= Naftoli Shapiro =

Rabbi Naftoli Shapiro (נפתולי שפירא; 1906-1981) was an Orthodox Talmudic scholar and rosh yeshiva in Glasgow for 40 years.

Born in 1906 in the town of Mir, Poland, Rabbi Shapiro studied at the prestigious Mir yeshiva from the age of twelve. He also learned at the Raduń Yeshiva and was a pupil of the Chofetz Chaim. Rabbi Shapiro studied at the Łomża yeshiva, where he was appointed teacher to senior students preparing for semicha. He studied in the Łomża Kollel under the renowned Gaon Rabbi Aaron Yosef Bakst.

Due to a directive from Rabbi Elchonon Wasserman for a permanent yeshiva with a head to be set up in Glasgow, a "call" was sent to Rabbi Shapiro, who arrived to lead the fledgling institution in 1936, three years after its founding.

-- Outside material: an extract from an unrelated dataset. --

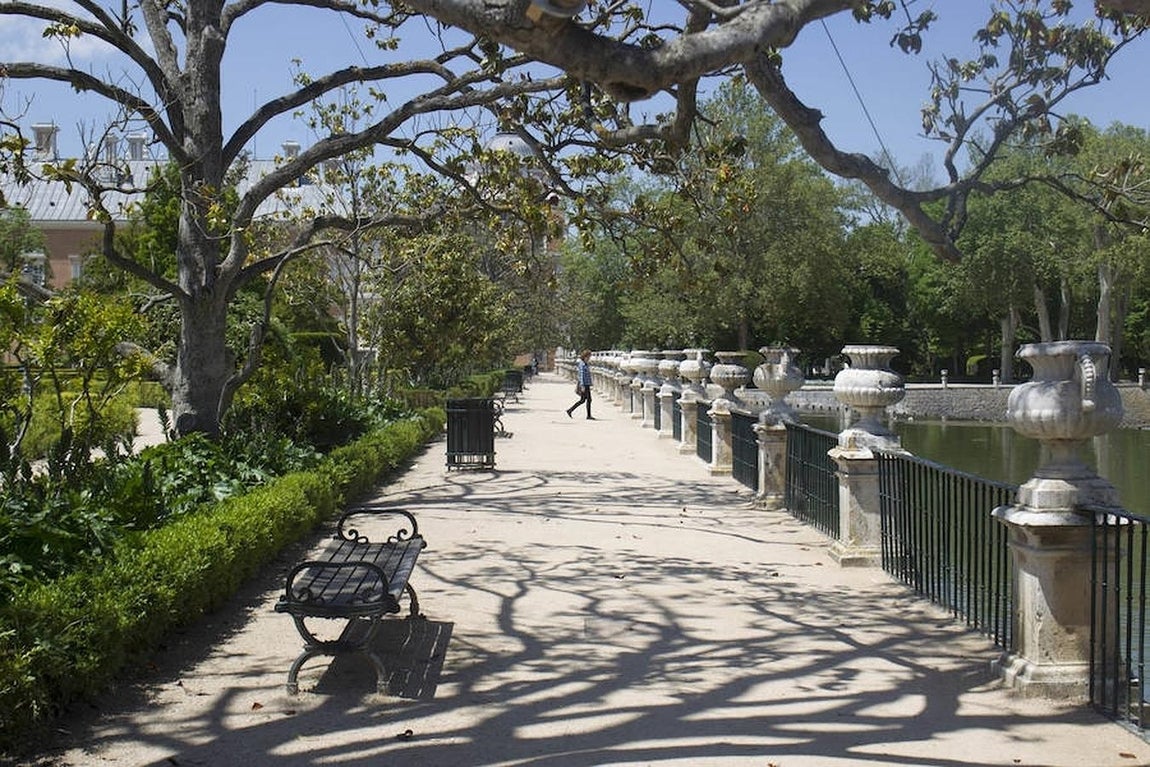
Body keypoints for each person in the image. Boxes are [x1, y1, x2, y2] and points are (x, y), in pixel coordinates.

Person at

Rabbi Shapiro went on to lead the yeshiva for forty years until 1976. During this period, he married a daughter of Rev. Dr. Israel W. Slotki of Manchester and founded the Glasgow Vaad Hayeshivos (yeshiva council), the Tiferes Bochurim youth movement and the Sabbath Observance Organisation. He also obtained an MA from the University of Glasgow. In 1956, he was appointed rabbi of the newly amalgamated Great Central Synagogue, Glasgow, and later became vice-president of the Glasgow Association of Rabbis.

During his extensive tenure in Glasgow, Rabbi Shapiro delivered several long-running shiurim in the city and lectured extensively; he was a tireless advocate of traditional Jewish life and learning. Rabbi Shapiro retired to Jerusalem in 1976, where he died in 1981. He was buried on Har HaMenuchot, and eulogies were delivered by the head of the Vaad Hayeshivos and the rabbi of the Gerrer shtibl where Rabbi Shapiro prayed in his final years. He was survived by his widow Shulamit Rose.